January 2009 - Travel payment and expense in many organizations are aligned as functions of accounting, finance or treasury rather than the final stages of a travel management cycle. Increasingly, corporate executives are viewing the two functions as critical enablers to travel and entertainment spend visibility and efficiency. When automated, integrated and executed well, payment and expense management systems deliver not only process savings, but the leverage necessary for policy compliance or changes, negotiated preferred supplier deals and vendor compliance.
In fact, American Express and A.T. Kearney last year found that "expense claim processing is the most costly part of the T&E management process and accounts for over half (52 percent) of total indirect costs." Indirect costs associated with managing T&E were calculated at 4.6 percent of total direct T&E, but could be reduced to just 2.1 percent--a 47 percent reduction--if automated according to best practice guidelines, the study concluded. (
1)
A MasterCard study of 152 organizations found that "automating the expense reporting process with exception--based approvals and corporate card data population" yielded average savings of 68 percent in processing costs, 55 percent in traveler time savings and 57 percent in approver time savings. (
2)
Source: Procurement.travel August-September 2008 online survey of 473 qualified travel decision-makers
|
Time savings, management efficiencies and more accurate data capture were likewise among the numerous benefits of integrated T&E management systems documented in Aberdeen Group studies. (
3) Companies that integrated their payment and expense systems reported faster expense report preparation, faster payments to employees and vendors and better supplier leverage with more accurate data, according to Aberdeen.
Consistent with other industry studies, 65 percent of all "State Of The Practice" respondents said they had policies regarding use of a preferred corporate card or travel and entertainment payment card. The bigger the spend, the greater the propensity for a preferred corporate card policy. Among those with $1 million or less in annual T&E spending, just 38 percent of respondents said they had a preferred payment system policy. Among the largest two spender groups, such policies were cited by 77 percent of those with T&E of between $15 million and $59.9 million and 93 percent of those with spend of more than $60 million.

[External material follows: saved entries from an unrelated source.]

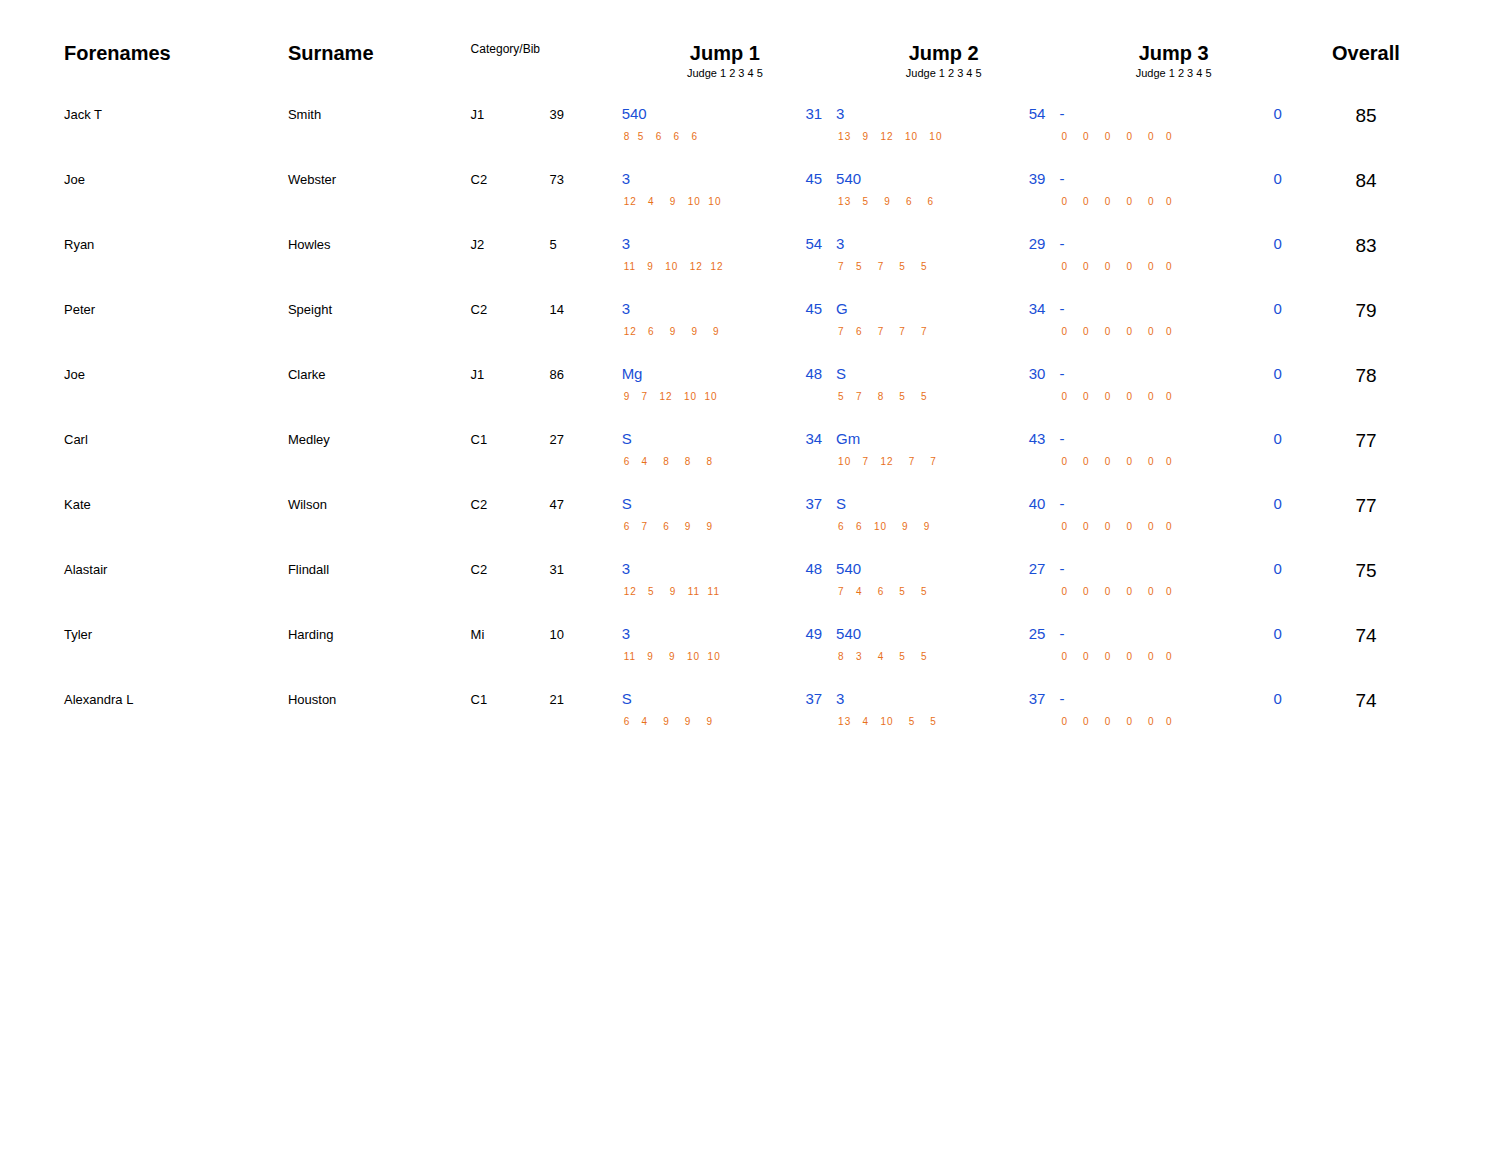| Forenames | Surname | Category/Bib | Jump 1 | Jump 2 | Jump 3 | Overall |
| --- | --- | --- | --- | --- | --- | --- |
| | | | Judge 1 2 3 4 5 | Judge 1 2 3 4 5 | Judge 1 2 3 4 5 | |
| Jack T | Smith | J1 | 39 | 540 | 31 | 3 | 54 | - | 0 | 85 |
| | 8 5 6 6 6 | 13 9 12 10 10 | 0 0 0 0 0 0 | |
| Joe | Webster | C2 | 73 | 3 | 45 | 540 | 39 | - | 0 | 84 |
| | 12 4 9 10 10 | 13 5 9 6 6 | 0 0 0 0 0 0 | |
| Ryan | Howles | J2 | 5 | 3 | 54 | 3 | 29 | - | 0 | 83 |
| | 11 9 10 12 12 | 7 5 7 5 5 | 0 0 0 0 0 0 | |
| Peter | Speight | C2 | 14 | 3 | 45 | G | 34 | - | 0 | 79 |
| | 12 6 9 9 9 | 7 6 7 7 7 | 0 0 0 0 0 0 | |
| Joe | Clarke | J1 | 86 | Mg | 48 | S | 30 | - | 0 | 78 |
| | 9 7 12 10 10 | 5 7 8 5 5 | 0 0 0 0 0 0 | |
| Carl | Medley | C1 | 27 | S | 34 | Gm | 43 | - | 0 | 77 |
| | 6 4 8 8 8 | 10 7 12 7 7 | 0 0 0 0 0 0 | |
| Kate | Wilson | C2 | 47 | S | 37 | S | 40 | - | 0 | 77 |
| | 6 7 6 9 9 | 6 6 10 9 9 | 0 0 0 0 0 0 | |
| Alastair | Flindall | C2 | 31 | 3 | 48 | 540 | 27 | - | 0 | 75 |
| | 12 5 9 11 11 | 7 4 6 5 5 | 0 0 0 0 0 0 | |
| Tyler | Harding | Mi | 10 | 3 | 49 | 540 | 25 | - | 0 | 74 |
| | 11 9 9 10 10 | 8 3 4 5 5 | 0 0 0 0 0 0 | |
| Alexandra L | Houston | C1 | 21 | S | 37 | 3 | 37 | - | 0 | 74 |
| | 6 4 9 9 9 | 13 4 10 5 5 | 0 0 0 0 0 0 | |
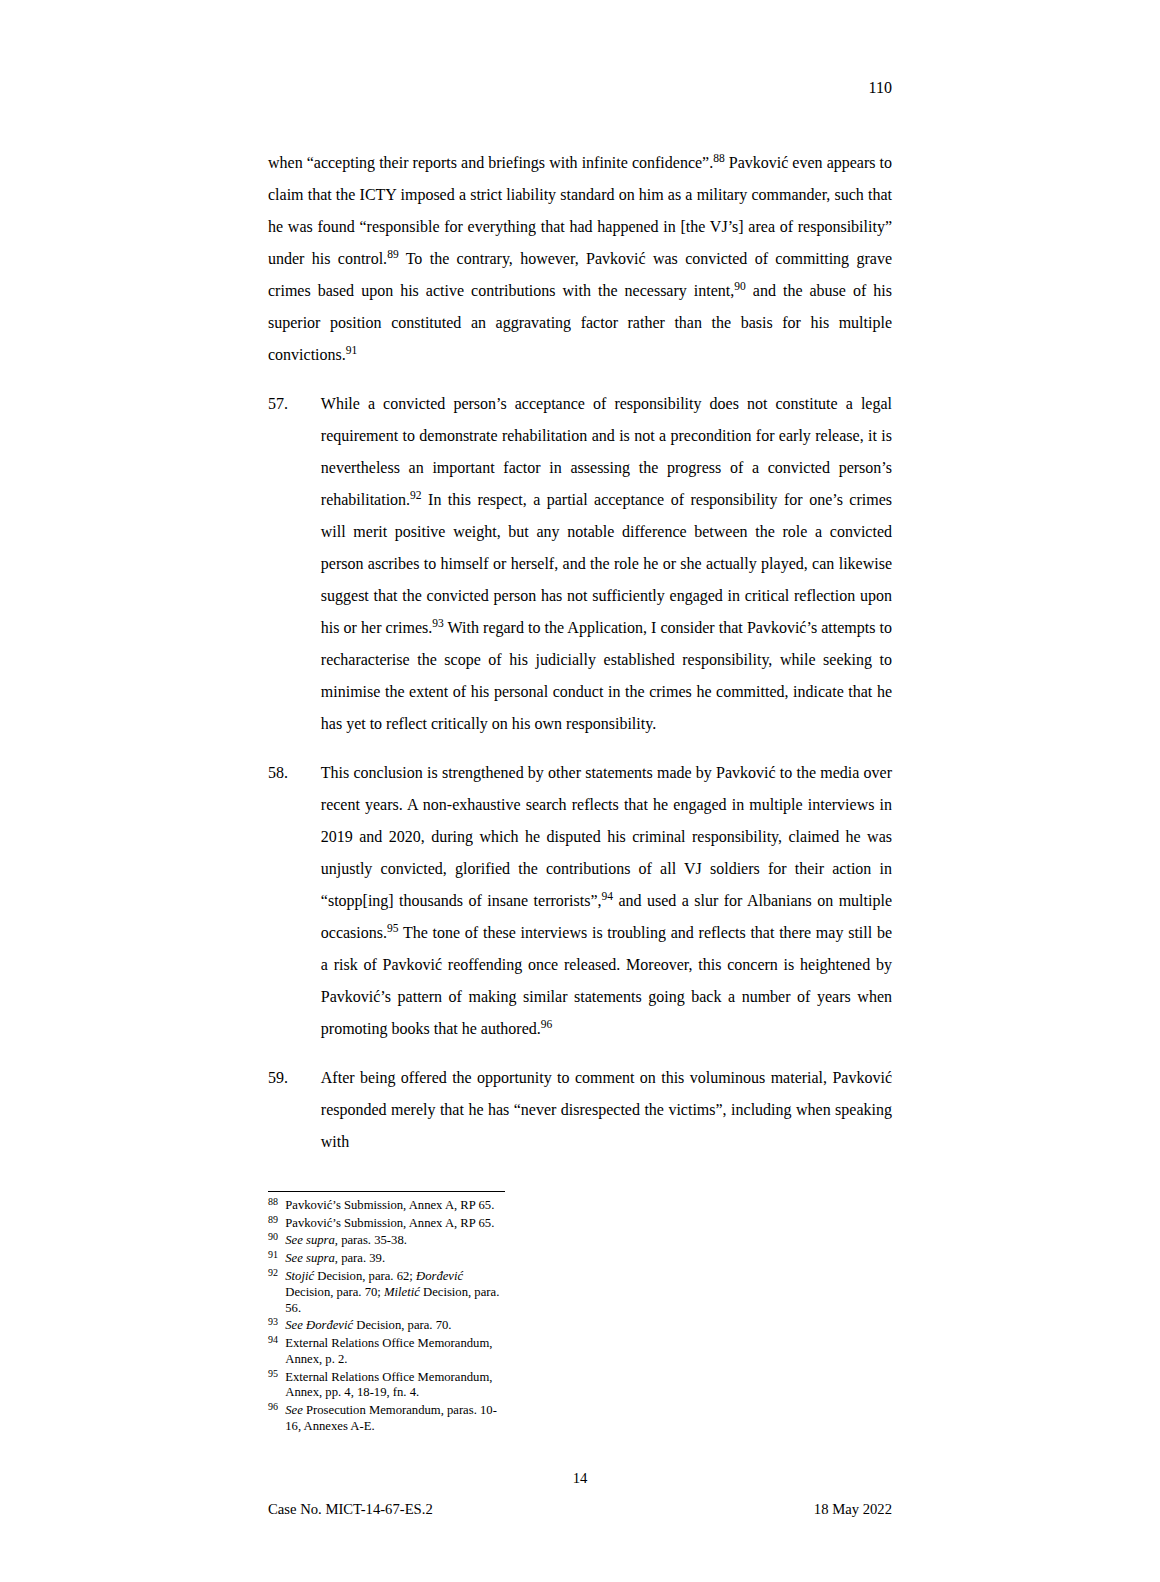110
when “accepting their reports and briefings with infinite confidence”.88 Pavković even appears to claim that the ICTY imposed a strict liability standard on him as a military commander, such that he was found “responsible for everything that had happened in [the VJ’s] area of responsibility” under his control.89 To the contrary, however, Pavković was convicted of committing grave crimes based upon his active contributions with the necessary intent,90 and the abuse of his superior position constituted an aggravating factor rather than the basis for his multiple convictions.91
57. While a convicted person’s acceptance of responsibility does not constitute a legal requirement to demonstrate rehabilitation and is not a precondition for early release, it is nevertheless an important factor in assessing the progress of a convicted person’s rehabilitation.92 In this respect, a partial acceptance of responsibility for one’s crimes will merit positive weight, but any notable difference between the role a convicted person ascribes to himself or herself, and the role he or she actually played, can likewise suggest that the convicted person has not sufficiently engaged in critical reflection upon his or her crimes.93 With regard to the Application, I consider that Pavković’s attempts to recharacterise the scope of his judicially established responsibility, while seeking to minimise the extent of his personal conduct in the crimes he committed, indicate that he has yet to reflect critically on his own responsibility.
58. This conclusion is strengthened by other statements made by Pavković to the media over recent years. A non-exhaustive search reflects that he engaged in multiple interviews in 2019 and 2020, during which he disputed his criminal responsibility, claimed he was unjustly convicted, glorified the contributions of all VJ soldiers for their action in “stopp[ing] thousands of insane terrorists”,94 and used a slur for Albanians on multiple occasions.95 The tone of these interviews is troubling and reflects that there may still be a risk of Pavković reoffending once released. Moreover, this concern is heightened by Pavković’s pattern of making similar statements going back a number of years when promoting books that he authored.96
59. After being offered the opportunity to comment on this voluminous material, Pavković responded merely that he has “never disrespected the victims”, including when speaking with
88 Pavković’s Submission, Annex A, RP 65.
89 Pavković’s Submission, Annex A, RP 65.
90 See supra, paras. 35-38.
91 See supra, para. 39.
92 Stojić Decision, para. 62; Đorđević Decision, para. 70; Miletić Decision, para. 56.
93 See Đorđević Decision, para. 70.
94 External Relations Office Memorandum, Annex, p. 2.
95 External Relations Office Memorandum, Annex, pp. 4, 18-19, fn. 4.
96 See Prosecution Memorandum, paras. 10-16, Annexes A-E.
14
Case No. MICT-14-67-ES.2 18 May 2022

But also consistent with other studies, 28 percent of respondents are "not involved" in negotiating corporate payment system deals for their organizations. Forty-four percent of respondents described their role in corporate card negotiations as "direct/close involvement," 21 percent said they were the sole decision-makers and 7 percent "approve of the final decision."
Source:
Procurement.travel August-September 2008 online survey of 473 qualified travel decision-makers
The fragmented responsibility for payment perhaps explains why just 44 percent of respondents said their companies directly negotiated preferred rate agreements with corporate payment providers. In contrast, 82 percent said they directly negotiate with hotels, 75 percent with car rental firms and 69 percent with airlines.
Asked what percentage of their companies' T&E volume was charged to the card, the mean across all respondents was 64 percent, as shown in the top chart, which also indicates the mean for the largest spenders at 81 percent. For the smallest spenders, the mean was just 57 percent. For those with annual T&E spend of between $15 million and $59.9 million, the mean was 69 percent.
Reliance on both card and expense reporting data was reflected in the fact that 69 percent of respondents examine card data and 64 percent examine expense reporting system data as key travel data sources. Just over half (52 percent) of respondents said their companies had policies on use of a preferred expense reporting system.
Payment systems offer plenty of advantages to corporations and their travelers, not the least of which is rebate opportunities for the enterprise. For travelers, a corporate card offers the convenience of not having to use their own line of credit to fund company business, insurance, emergency assistance and other perks, depending on the brand and type of card. For corporations that have integrated their preferred payment platform into automated expense reporting solutions, such developments ease the preparation of expense reports, automate audits and policy compliance checks and significantly reduce data entry errors as travelers no longer have to key amounts captured on the card.